I reached over for the leaf and brought it among my closed palms. My mind drifted to 'windy' thoughts. A gale, a kite, the meadows flattening under the force of the wind, trees being uprooted, branches lightly dancing and leaves delicately twirling. 

Then I turned my attention inward, and focused on the chakra in my hands. Making it 'sharp' and grinding one against the other, sharpening it further. I pictured the edge of a blade, clouds gathering, cloaks billowing, the howling of the wind itself. 

I noticed my chakra finally taking a 'direction' different from the one it took when it flowed into the suiton form. It freed itself on a path I was growing increasingly familiar with. 

I exerted that feel on the leaf between my palms, before letting it go. I opened my hands, finding that the leaf had been cut halfway through.

I frowned. "Why not until the end?" I asked myself. Then I noticed a thin red line on my left palm and grimaced. 

"Unbalanced." I answered my previous question.

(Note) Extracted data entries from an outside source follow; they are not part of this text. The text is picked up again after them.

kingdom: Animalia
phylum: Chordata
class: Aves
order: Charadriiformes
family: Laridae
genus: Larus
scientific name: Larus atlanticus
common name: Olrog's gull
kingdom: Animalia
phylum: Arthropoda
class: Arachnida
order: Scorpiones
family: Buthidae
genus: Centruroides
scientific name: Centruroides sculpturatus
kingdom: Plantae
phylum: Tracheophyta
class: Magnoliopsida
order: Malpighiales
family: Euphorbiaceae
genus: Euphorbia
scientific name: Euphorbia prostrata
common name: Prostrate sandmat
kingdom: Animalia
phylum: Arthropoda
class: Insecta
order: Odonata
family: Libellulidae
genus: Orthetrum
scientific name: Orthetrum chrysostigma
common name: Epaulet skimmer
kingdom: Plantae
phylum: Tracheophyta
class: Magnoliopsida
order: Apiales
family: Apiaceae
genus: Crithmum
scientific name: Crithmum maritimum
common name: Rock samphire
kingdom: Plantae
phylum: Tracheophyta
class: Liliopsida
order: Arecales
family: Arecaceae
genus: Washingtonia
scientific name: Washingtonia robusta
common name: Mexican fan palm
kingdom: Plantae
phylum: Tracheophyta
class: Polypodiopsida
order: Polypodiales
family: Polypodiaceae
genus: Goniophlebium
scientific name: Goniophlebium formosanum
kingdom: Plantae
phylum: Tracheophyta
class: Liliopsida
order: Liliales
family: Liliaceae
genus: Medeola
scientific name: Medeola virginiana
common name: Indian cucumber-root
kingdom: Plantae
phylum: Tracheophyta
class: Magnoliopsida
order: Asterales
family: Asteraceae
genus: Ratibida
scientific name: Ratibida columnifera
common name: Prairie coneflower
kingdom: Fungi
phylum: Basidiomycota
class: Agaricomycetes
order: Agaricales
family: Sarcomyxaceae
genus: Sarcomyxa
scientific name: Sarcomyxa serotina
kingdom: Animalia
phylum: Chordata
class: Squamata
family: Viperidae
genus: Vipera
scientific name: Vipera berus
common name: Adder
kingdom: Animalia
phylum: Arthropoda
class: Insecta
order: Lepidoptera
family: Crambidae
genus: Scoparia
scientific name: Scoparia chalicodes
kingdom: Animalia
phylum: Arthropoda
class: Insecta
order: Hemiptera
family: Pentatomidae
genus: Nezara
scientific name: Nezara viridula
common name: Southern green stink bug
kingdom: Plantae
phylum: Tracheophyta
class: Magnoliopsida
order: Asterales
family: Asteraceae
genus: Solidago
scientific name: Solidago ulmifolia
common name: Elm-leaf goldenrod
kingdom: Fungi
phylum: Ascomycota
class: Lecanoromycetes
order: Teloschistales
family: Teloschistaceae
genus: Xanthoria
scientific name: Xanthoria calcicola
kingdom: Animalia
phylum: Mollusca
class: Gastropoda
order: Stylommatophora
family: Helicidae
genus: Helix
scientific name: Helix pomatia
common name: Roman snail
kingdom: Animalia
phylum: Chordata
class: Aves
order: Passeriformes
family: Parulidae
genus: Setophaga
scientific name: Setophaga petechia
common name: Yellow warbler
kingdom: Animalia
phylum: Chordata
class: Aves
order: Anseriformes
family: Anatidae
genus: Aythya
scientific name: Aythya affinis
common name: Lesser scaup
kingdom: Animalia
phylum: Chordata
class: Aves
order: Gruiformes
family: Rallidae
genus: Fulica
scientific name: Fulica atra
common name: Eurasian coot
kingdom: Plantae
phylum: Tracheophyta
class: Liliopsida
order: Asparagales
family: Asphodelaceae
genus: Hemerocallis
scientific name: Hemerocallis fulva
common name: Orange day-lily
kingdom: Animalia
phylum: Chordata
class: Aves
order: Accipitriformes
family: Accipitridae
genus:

I healed myself and brought the half-cut leaf among my palms once again.

Falling into myself, I reached for the pit of my stomach, visualizing a tiny ember. I went with my mind to the Suna desert, that we had crossed years before to carry a letter. 

The heavy heat of a sun that didn't now mercy. The sheer dryness of the air, the scorching heat of a fireball signing my hair during a scuffle, the reassuring warmth of a campfire. 

The stones turned cherry red into the fire that we dropped into a pot of water to make stew. 

The hunger of the three days no stops run of a few weeks before when we got separated by our sensei and needed to lose pursuers. The need to grow. The rage at the sheer violence that permeated this world I ended up in.